Aircraft: Modified Grumman Gulfstream II, G-1159, Shuttle Training Aircraft,

Shuttle Training Aircraft, Modified Grumman Gulfstream II, G-1159

To meet a critical Space Shuttle program requirement, NASA extensively modified six Gulfstream II C-11 aircraft to allow Space Shuttle Astronauts to practice their Shuttle landing procedures. Since a Space Shuttle’s return from space allowed only one unpowered approach and landing, the astronauts needed repetitive practice landings in the Shuttle Training Aircraft (STA) to ensure safe landings at Kennedy Space Center, Edwards AFB, or White Sands, New Mexico. The STA’s exterior modifications included thrust reversers and up/down flaps designed to withstand higher than normal aerodynamic forces. The interior modifications to the left-hand cockpit position were designed to present a high-fidelity copy of the Space Shuttle’s instrumentation, controls, displays, and vantage points.

The training flight profiles were flown at White Sands Space Harbor, NM, or at the Kennedy Space Center, FL. Each Shuttle Commander and Pilot practiced approximately 1,000 landing profiles prior to launch. Each landing profile began at 37,000 ft (11,278 m) with significant configuration changes at 20,000 ft (6,096 m), and 12,000 ft (3,658 m). At seven miles (11 km) from touchdown, the STA was at 300 knots (345 mph or 556 kph) and 20-degree angle of descent. As the STA reached 1700 ft (5,182 m), the astronaut began “flaring” the aircraft for touchdown by pitching the nose upward. With the pilot’s eyes at 32 ft (10 m) above the runway and the STA’s wheels at 20 ft (6 m), the instructor pilot announced “touchdown.” This indicated that on a real mission, the main landing gear of the Space Shuttle Orbiter and would have touched the ground at that moment, even though the STA was still above the runway. The instructor then began a go-around to position the STA for its next training approach. The six STAs were also a supplemental source of high-altitude photography during launch, performed the critical task of weather condition assessment at the designated landing, site and served as a chase plane during the Orbiter’s approach and landing.

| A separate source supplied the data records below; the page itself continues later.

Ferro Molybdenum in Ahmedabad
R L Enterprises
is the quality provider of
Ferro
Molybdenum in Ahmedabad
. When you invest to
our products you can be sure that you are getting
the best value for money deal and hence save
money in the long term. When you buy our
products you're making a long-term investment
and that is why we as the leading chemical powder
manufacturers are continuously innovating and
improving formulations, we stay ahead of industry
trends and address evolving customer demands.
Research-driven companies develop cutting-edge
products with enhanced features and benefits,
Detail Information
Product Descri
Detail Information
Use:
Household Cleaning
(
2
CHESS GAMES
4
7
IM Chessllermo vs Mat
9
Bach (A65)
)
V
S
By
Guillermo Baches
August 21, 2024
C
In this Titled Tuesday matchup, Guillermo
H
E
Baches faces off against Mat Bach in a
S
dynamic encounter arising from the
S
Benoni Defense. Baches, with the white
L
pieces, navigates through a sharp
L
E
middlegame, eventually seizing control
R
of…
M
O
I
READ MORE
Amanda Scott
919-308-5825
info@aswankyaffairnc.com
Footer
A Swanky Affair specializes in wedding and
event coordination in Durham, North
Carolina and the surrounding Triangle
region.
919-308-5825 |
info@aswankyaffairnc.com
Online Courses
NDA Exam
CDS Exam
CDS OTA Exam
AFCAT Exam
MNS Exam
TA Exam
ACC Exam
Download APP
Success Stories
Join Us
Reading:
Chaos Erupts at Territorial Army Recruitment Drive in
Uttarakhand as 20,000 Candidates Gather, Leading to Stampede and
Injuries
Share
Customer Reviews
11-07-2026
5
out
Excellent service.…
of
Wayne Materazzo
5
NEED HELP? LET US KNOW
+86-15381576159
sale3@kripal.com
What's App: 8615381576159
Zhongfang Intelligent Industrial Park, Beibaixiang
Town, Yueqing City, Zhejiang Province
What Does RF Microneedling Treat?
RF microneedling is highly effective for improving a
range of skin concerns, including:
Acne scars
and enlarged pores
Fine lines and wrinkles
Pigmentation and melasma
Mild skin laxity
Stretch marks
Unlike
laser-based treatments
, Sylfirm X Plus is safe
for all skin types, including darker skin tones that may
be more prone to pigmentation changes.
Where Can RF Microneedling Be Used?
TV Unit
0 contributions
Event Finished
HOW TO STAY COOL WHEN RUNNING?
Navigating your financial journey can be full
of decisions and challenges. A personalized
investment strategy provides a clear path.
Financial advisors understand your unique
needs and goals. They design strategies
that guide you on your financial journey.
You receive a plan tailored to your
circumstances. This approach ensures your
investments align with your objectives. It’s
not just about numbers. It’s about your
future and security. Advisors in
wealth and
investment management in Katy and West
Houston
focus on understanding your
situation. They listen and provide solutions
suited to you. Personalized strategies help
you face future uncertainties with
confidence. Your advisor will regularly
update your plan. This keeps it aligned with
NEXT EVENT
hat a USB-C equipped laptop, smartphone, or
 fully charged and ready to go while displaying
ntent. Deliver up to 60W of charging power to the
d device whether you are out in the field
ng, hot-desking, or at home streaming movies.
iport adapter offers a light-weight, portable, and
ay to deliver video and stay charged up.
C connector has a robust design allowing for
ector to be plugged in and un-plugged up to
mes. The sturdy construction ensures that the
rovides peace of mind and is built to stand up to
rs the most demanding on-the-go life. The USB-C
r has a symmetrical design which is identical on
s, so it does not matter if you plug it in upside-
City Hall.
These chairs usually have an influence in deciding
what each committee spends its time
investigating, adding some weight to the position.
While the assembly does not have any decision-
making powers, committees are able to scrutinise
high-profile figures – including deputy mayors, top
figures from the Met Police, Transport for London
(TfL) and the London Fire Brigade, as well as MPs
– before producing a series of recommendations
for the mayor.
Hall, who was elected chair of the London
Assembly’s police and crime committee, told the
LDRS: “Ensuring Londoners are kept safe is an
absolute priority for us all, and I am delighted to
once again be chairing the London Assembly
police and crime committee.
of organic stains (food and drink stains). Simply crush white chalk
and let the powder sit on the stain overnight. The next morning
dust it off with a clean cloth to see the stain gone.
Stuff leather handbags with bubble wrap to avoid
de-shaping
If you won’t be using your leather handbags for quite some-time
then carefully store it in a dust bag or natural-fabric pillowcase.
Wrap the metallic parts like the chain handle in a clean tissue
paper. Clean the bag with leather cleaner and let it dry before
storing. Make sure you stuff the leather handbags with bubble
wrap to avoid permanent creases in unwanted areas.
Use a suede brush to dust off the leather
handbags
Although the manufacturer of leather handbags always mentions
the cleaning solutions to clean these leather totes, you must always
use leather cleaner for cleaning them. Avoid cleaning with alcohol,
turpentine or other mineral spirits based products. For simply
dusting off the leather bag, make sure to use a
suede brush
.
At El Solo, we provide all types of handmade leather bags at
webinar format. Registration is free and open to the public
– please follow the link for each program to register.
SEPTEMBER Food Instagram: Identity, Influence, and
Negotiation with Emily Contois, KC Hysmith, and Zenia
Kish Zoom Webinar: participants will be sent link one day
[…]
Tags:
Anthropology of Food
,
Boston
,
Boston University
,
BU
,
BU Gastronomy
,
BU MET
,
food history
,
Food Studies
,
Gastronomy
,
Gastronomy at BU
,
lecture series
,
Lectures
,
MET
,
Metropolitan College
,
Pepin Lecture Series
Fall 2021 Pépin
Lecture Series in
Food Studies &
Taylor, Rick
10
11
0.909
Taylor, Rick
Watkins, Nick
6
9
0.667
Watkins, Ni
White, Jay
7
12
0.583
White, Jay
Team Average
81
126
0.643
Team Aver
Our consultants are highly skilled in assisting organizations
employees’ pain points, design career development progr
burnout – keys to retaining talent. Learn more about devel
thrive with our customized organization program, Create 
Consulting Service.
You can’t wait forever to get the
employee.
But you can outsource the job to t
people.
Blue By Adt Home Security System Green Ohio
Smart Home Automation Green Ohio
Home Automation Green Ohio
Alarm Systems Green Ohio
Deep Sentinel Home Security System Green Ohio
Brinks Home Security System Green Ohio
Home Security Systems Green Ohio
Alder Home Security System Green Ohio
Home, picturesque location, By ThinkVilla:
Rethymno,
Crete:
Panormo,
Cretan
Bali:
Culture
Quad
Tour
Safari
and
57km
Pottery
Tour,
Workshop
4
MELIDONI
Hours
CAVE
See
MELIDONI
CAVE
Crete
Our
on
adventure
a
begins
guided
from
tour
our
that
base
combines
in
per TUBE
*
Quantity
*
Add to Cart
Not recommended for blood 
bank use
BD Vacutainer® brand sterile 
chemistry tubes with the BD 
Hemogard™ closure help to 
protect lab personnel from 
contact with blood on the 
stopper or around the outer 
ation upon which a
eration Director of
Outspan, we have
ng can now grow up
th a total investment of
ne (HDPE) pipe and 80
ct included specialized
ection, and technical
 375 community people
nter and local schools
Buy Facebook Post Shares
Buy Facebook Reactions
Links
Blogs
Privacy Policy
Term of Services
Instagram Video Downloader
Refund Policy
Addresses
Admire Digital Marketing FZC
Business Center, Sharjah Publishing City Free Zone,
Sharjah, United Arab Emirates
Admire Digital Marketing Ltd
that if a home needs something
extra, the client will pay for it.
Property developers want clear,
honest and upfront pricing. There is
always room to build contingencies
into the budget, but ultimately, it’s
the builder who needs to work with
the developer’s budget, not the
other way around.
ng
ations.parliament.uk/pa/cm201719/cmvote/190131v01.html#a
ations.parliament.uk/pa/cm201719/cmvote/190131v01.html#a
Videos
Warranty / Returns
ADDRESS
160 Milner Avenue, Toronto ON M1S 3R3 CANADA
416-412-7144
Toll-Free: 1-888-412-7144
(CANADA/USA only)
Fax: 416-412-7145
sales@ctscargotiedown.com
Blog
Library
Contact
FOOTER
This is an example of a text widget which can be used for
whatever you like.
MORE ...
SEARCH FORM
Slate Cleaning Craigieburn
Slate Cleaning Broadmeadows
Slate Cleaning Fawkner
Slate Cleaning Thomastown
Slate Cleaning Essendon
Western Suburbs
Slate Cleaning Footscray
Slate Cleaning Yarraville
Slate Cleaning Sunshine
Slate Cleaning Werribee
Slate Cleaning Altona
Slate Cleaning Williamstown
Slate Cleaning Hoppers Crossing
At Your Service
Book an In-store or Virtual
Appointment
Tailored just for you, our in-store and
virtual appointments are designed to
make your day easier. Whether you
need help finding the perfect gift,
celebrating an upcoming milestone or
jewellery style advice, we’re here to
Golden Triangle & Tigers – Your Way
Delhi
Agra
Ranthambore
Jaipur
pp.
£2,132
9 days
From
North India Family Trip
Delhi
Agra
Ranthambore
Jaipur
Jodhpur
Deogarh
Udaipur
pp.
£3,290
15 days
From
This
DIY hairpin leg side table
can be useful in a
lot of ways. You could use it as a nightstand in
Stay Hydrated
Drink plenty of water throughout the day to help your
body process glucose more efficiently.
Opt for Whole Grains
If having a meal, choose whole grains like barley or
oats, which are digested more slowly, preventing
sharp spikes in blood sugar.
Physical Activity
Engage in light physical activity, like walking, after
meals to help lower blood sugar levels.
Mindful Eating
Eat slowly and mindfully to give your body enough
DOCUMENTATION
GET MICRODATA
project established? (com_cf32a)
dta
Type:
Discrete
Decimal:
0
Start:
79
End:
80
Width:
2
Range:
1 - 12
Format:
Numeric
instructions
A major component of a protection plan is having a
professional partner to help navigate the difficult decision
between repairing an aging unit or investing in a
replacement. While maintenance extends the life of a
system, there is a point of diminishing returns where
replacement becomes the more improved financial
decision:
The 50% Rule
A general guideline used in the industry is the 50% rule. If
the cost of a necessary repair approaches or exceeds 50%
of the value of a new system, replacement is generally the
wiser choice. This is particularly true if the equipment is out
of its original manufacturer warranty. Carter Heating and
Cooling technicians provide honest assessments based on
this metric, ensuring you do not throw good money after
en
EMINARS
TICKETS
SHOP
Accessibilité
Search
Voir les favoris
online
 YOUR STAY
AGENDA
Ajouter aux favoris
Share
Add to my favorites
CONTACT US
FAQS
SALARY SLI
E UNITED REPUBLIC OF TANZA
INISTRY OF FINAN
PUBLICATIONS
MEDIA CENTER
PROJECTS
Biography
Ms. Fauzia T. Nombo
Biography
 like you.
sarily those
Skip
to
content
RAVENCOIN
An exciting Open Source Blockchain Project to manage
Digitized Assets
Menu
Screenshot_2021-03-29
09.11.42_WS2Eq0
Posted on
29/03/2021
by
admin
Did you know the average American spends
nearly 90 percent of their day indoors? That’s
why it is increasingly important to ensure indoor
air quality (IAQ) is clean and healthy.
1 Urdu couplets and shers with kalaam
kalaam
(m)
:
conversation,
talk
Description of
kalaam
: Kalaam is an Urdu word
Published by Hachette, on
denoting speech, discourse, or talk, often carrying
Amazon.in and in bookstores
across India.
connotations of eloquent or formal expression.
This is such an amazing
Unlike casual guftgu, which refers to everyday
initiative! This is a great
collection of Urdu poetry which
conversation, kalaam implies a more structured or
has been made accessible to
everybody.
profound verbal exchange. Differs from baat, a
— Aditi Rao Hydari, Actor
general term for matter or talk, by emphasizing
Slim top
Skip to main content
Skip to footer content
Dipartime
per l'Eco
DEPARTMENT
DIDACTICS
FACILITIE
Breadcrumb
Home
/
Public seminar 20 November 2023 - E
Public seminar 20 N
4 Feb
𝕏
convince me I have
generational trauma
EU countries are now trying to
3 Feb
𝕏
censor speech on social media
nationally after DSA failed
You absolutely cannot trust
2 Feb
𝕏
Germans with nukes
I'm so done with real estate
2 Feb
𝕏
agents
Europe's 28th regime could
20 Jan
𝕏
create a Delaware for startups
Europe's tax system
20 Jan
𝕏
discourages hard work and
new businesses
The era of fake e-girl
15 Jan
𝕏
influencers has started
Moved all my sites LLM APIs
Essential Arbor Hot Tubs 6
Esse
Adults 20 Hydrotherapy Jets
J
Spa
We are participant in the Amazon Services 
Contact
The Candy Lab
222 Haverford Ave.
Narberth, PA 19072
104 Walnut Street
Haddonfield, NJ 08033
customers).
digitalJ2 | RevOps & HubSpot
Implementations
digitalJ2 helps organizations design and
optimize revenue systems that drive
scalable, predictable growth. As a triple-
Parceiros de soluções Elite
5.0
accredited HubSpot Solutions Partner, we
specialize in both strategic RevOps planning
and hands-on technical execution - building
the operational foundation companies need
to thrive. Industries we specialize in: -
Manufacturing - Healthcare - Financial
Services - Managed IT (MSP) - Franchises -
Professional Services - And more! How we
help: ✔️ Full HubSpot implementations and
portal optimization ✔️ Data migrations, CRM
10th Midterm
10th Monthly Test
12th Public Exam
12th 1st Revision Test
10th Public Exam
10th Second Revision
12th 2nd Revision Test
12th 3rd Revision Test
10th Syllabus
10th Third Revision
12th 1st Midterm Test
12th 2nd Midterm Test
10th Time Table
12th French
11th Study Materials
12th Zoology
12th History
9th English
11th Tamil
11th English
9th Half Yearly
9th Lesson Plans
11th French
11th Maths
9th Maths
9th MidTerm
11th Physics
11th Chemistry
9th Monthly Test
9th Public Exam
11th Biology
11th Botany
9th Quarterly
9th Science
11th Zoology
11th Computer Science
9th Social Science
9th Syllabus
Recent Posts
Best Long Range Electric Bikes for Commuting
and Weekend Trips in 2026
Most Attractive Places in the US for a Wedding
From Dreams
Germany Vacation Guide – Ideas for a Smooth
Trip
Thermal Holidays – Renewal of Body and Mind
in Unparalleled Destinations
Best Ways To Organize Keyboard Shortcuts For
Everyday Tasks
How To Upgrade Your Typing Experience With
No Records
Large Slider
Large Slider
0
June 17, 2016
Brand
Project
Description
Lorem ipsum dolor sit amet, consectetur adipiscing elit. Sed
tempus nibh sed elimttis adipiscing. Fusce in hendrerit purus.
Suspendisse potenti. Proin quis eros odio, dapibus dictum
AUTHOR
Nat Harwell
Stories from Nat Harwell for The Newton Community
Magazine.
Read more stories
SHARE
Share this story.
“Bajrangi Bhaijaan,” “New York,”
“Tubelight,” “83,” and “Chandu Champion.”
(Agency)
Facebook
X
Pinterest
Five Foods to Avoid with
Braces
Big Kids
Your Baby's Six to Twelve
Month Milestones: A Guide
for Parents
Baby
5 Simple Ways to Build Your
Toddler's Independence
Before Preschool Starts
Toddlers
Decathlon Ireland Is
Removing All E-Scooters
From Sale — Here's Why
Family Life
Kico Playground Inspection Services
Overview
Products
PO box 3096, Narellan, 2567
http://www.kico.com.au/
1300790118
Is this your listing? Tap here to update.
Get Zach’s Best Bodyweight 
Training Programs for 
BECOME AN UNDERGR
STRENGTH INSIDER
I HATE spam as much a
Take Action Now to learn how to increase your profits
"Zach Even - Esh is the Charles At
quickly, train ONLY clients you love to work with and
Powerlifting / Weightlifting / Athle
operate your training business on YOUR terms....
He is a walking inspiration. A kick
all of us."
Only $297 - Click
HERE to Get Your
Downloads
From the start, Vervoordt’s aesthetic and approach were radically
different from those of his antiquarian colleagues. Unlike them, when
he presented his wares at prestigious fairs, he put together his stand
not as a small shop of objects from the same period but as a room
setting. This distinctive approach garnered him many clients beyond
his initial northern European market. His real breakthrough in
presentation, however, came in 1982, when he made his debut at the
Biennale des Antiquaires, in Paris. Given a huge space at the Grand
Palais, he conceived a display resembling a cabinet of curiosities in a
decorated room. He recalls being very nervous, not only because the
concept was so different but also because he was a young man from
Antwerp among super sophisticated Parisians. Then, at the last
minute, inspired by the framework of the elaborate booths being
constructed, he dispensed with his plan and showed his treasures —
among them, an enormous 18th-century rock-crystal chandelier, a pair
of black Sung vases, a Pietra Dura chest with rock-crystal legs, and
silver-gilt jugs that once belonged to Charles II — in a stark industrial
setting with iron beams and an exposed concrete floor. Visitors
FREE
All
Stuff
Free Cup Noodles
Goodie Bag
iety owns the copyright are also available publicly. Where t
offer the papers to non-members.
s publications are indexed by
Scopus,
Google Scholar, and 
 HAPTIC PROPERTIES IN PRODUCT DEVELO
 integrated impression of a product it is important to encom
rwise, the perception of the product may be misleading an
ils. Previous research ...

STAs were used to transport astronaut crews between NASA facilities if T-38’s were not available and to support experimentation requirements. The original designers of the Gulfstream II could not have envisioned the variety of tasks that NASA accomplished with their original small transport aircraft.

History of STA N945, Serial Number 118:

Modified for NASA training in 1976, four STAs were normally based at NASA’s Forwarding Operating Location in El Paso, TX, near the White Sands Space Harbor, or at Ellington AFB, TX, near the Johnson Space Flight Center. Fifty-six Space Shuttle Astronauts flew STA N945, including the first Space Shuttle Commander, John Young; the first female Space Shuttle Pilot and Commander, Eileen Collins; the Commander of the first Shuttle-Mir docking mission, Robert “Hoot” Gibson; and the Pilot of STS-107, William McCool. After NASA retired the STAs in 2012, STA N945 was stored at the Birmingham-Shuttlesworth International Airport until it was reassembled here at the USSRC. Our STA was hoisted to its current display location in March 2017.